# Seaview diorama



## Seadragon7 (Oct 28, 2009)




----------



## Seadragon7 (Oct 28, 2009)




----------



## Phillip1 (Jul 24, 2009)

Seadragon7,

That is a very nice display you have made!

Phillip1


----------



## Milton Fox Racing (May 27, 2014)

Whats the story on the Sea Dragon? It's very beautifully done. 🤙


----------



## StarshipClass (Aug 13, 2003)

Great work on the Seaview and the dragon.


----------



## NickWho (Sep 17, 2020)

Seadragon7 said:


> View attachment 310367 View attachoment 310368 View attachment 310369


What a decent work


----------



## Seadragon7 (Oct 28, 2009)

Milton Fox Racing said:


> Whats the story on the Sea Dragon?
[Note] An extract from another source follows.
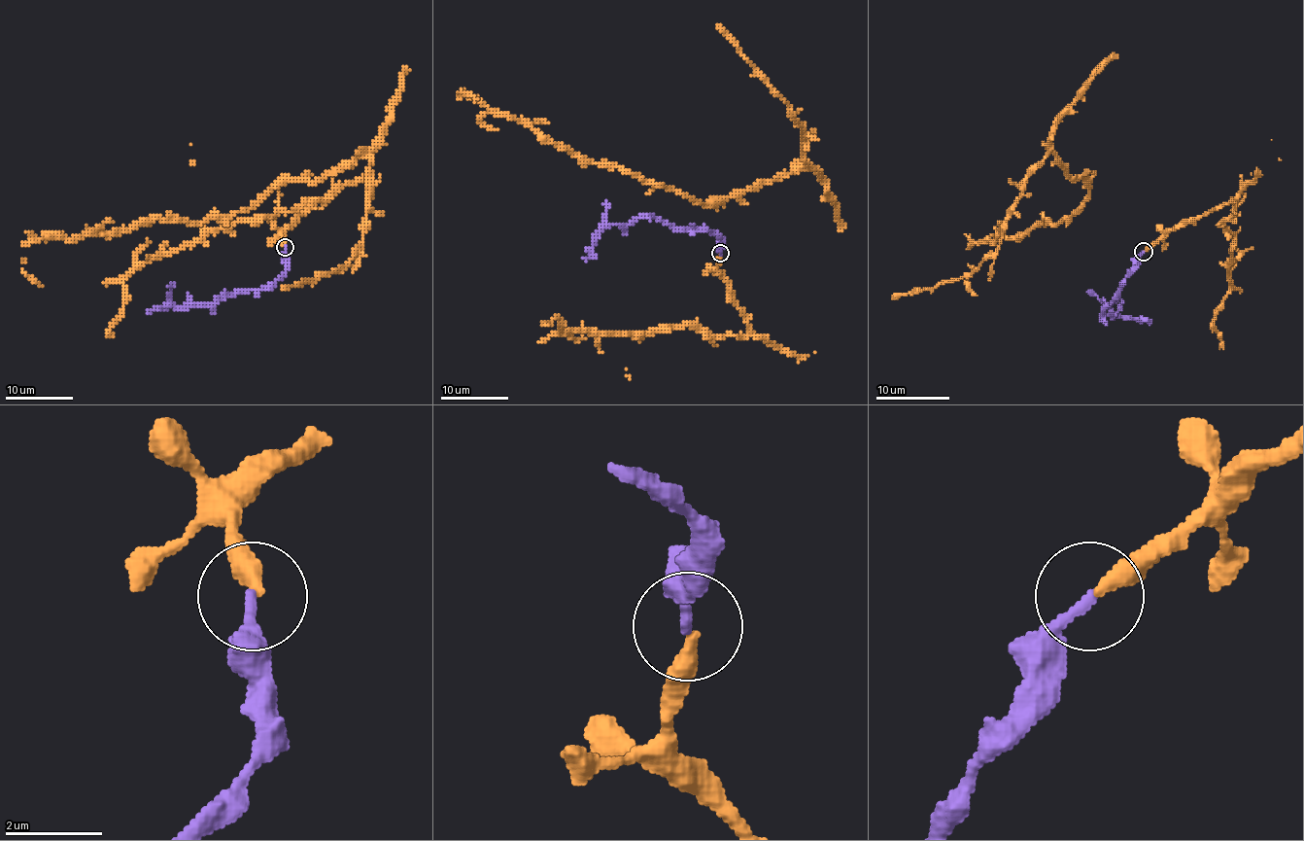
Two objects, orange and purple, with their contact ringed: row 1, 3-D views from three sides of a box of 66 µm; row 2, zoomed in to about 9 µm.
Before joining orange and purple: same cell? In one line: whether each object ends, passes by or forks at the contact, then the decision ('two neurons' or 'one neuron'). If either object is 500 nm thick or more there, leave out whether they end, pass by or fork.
orange ends; purple ends; one neuron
It's very beautifully done. 🤙


The dragon in the diorama.
Basilisk Dragon Lake Demon Series 1 Action Figure 2008 McFarlane


----------



## Milton Fox Racing (May 27, 2014)

Ah, still a wonderful piece - even if commercial - and your overall composition with it is well thought out! 🤙


----------



## scooke123 (Apr 11, 2008)

Well done!!!!


----------



## Starduster123 (10 mo ago)

scooke123 said:


> Well done!!!!


I miss those McFarlane's sculpts they all were really done with lifelike features, I just wish I bough many more of them for future dioramas they're as rare as hen's teeth to find.


----------